Babcock v. Brown
This text of 25 Vt. 550 (Babcock v. Brown) is published on Counsel Stack Legal Research, covering Supreme Court of Vermont primary law. Counsel Stack provides free access to over 12 million legal documents including statutes, case law, regulations, and constitutions.
Opinion
[552]*552The opinion of the court was delivered by
The County Court adjudged, that the petitioner had not been unjustly deprived of his day in court, by fraud, accident, or mistake. All that the ease shows is, that the attorney forgot the day of the court, without detailing any of the circumstances, and consequently the defendant was defaulted.
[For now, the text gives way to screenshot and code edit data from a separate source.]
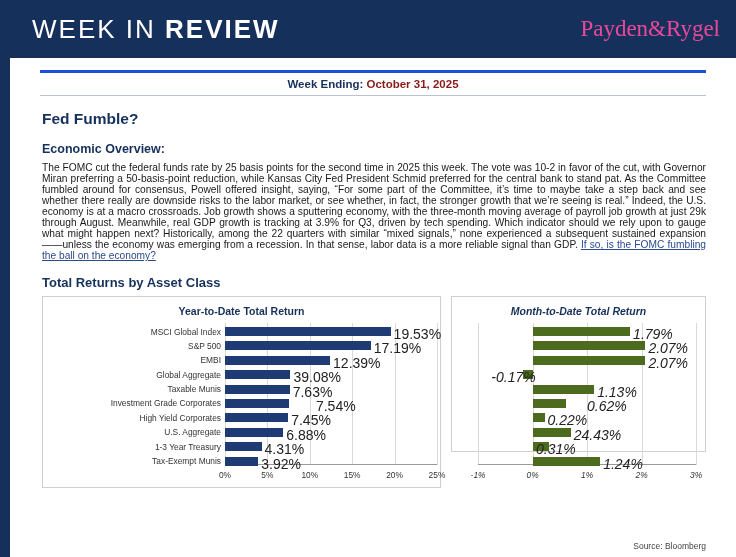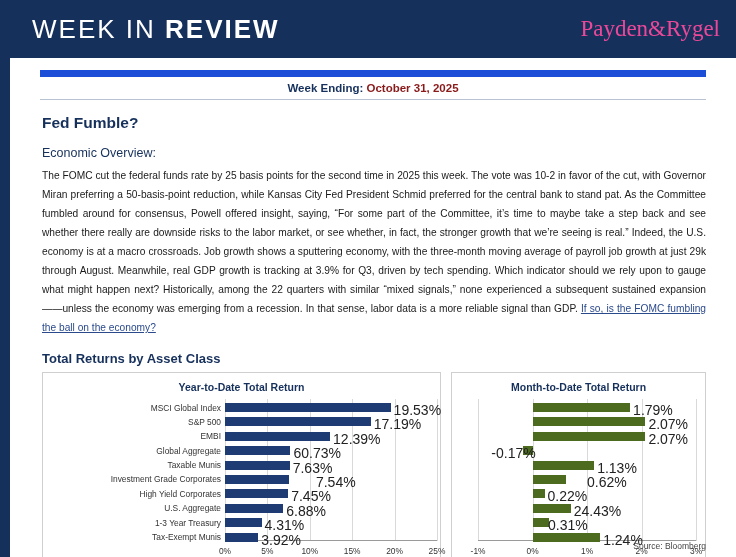--- a/index.html
+++ b/index.html
@@ -44,21 +44,21 @@
   }
   .brand {
     color: #ec4899;
     font-family: "Liberation Serif", serif;
     font-size: 23px;
     white-space: nowrap;
   }
   
   .weekbar {
     margin-top: 12px;
-    border-top: 7px solid #1d4ed8;
+    border-top: 3px solid #1d4ed8;
     border-bottom: 1px solid #b9c2d2;
     padding: 5px 0 5px 0;
     text-align: center;
     font-size: 11.5px;
     color: #16305c;
     font-weight: bold;
     margin-left: 30px;
     margin-right: 30px;
   }
   .weekbar .label { font-weight: bold; color: #16305c; }
@@ -69,26 +69,26 @@
   }
   h1.doc-title {
     color: #16305c;
     font-size: 15.5px;
     font-weight: bold;
     margin: 14px 0 0 0;
   }
   h2.section-title {
     color: #16305c;
     font-size: 12.5px;
-    font-weight: normal;
+    font-weight: bold;
     margin: 14px 0 6px 0;
   }
   p.para {
     font-size: 10.2px;
-    line-height: 19px;
+    line-height: 11px;
     color: #1a1a1a;
     margin: 0;
     text-align: justify;
   }
   p.para a.inline-link {
     color: #2b4a8c;
     text-decoration: underline;
   }
   h2.charts-title {
     color: #16305c;
@@ -103,21 +103,21 @@
     margin-top: 6px;
   }
   .chart-box {
     position: relative;
     box-sizing: border-box;
     border: 1px solid #cfcfcf;
     background: #ffffff;
     padding: 8px 8px 6px 8px;
   }
   .chart-box.left { width: 404px; height: 192px; }
-  .chart-box.right { width: 258px; height: 228px; }
+  .chart-box.right { width: 258px; height: 156px; font-style: italic; }
   .chart-title {
     text-align: center;
     font-size: 10.5px;
     font-weight: bold;
     color: #16305c;
     margin-bottom: 6px;
   }
   .plot {
     position: relative;
   }
@@ -235,21 +235,21 @@
                   <div class="bar-value" style="left: 148.771px;">17.19%</div>
                 </div>
                 <div class="bar-row">
                   <div class="cat-label">EMBI</div>
                   <div class="bar blue" style="left: 0px; width: 105.067px;"></div>
                   <div class="bar-value" style="left: 108.067px;">12.39%</div>
                 </div>
                 <div class="bar-row">
                   <div class="cat-label">Global Aggregate</div>
                   <div class="bar blue" style="left: 0px; width: 65.4656px;"></div>
-                  <div class="bar-value" style="left: 68.4656px;">60.73%</div>
+                  <div class="bar-value" style="left: 68.4656px;">39.08%</div>
                 </div>
                 <div class="bar-row">
                   <div class="cat-label">Taxable Munis</div>
                   <div class="bar blue" style="left: 0px; width: 64.7024px;"></div>
                   <div class="bar-value" style="left: 67.7024px;">7.63%</div>
                 </div>
                 <div class="bar-row">
                   <div class="cat-label">Investment Grade Corporates</div>
                   <div class="bar blue" style="left: 0px; width: 63.9392px;"></div>
                   <div class="bar-value" style="left: 66.9392px; margin-left: 24px;">7.54%</div>
@@ -322,21 +322,21 @@
                 <div class="bar-row">
                   <div class="bar green" style="left: 54.5px; width: 11.99px;"></div>
                   <div class="bar-value" style="left: 69.49px;">0.22%</div>
                 </div>
                 <div class="bar-row">
                   <div class="bar green" style="left: 54.5px; width: 38.15px;"></div>
                   <div class="bar-value" style="left: 95.65px;">24.43%</div>
                 </div>
                 <div class="bar-row">
                   <div class="bar green" style="left: 54.5px; width: 16.895px;"></div>
-                  <div class="bar-value" style="left: 70px;">0.31%</div>
+                  <div class="bar-value" style="left: 58px;">0.31%</div>
                 </div>
                 <div class="bar-row">
                   <div class="bar green" style="left: 54.5px; width: 67.58px;"></div>
                   <div class="bar-value" style="left: 125.08px;">1.24%</div>
                 </div>
               </div>
             </div>
           </div>
       </div>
It is a case of pure negligence on the part of the. attorney; and the question is, whether the statute is to be extended to a case of this kind. The statute has probably received, practically, somewhat of a latitudinarian construction; but we apprehend, that it should not embrace a case of this description. Courts of law have exercised a liberal jurisdiction in granting new trials; yet they uniformly refuse them, if the party applying for them has been guilty of negligence, and might by the use of reasonable diligence, have been prepared for trial. Neither will courts of equity restrain proceedings at law, after judgment, for any mistake or accident occasioned by the laches of the party; and in analogy to these principles, we think the statute authorizing the -County Court to grant a new trial, where judgment has been rendered, by a justice of the peace, against a party, and he has been deprived of his day in court, by fraud, accident, or mistake, should not be extended to a case where the accident or mistake, is the result of the party’s own want of reasonable care. The negligence of the attorney in this case, we must regard as the negligence of the party.
Though there was an omission,in the copy of the writ left with the petitioner, as to the place of.holding the court, yet the service of the writ, as by the officer’s return, was complete, and the suit conld not have been abated ; and it is not pretended that this omission in the copy of the writ, was a reason why the petitioner did not attend the justice court.
The judgment of the County Court is affirmed.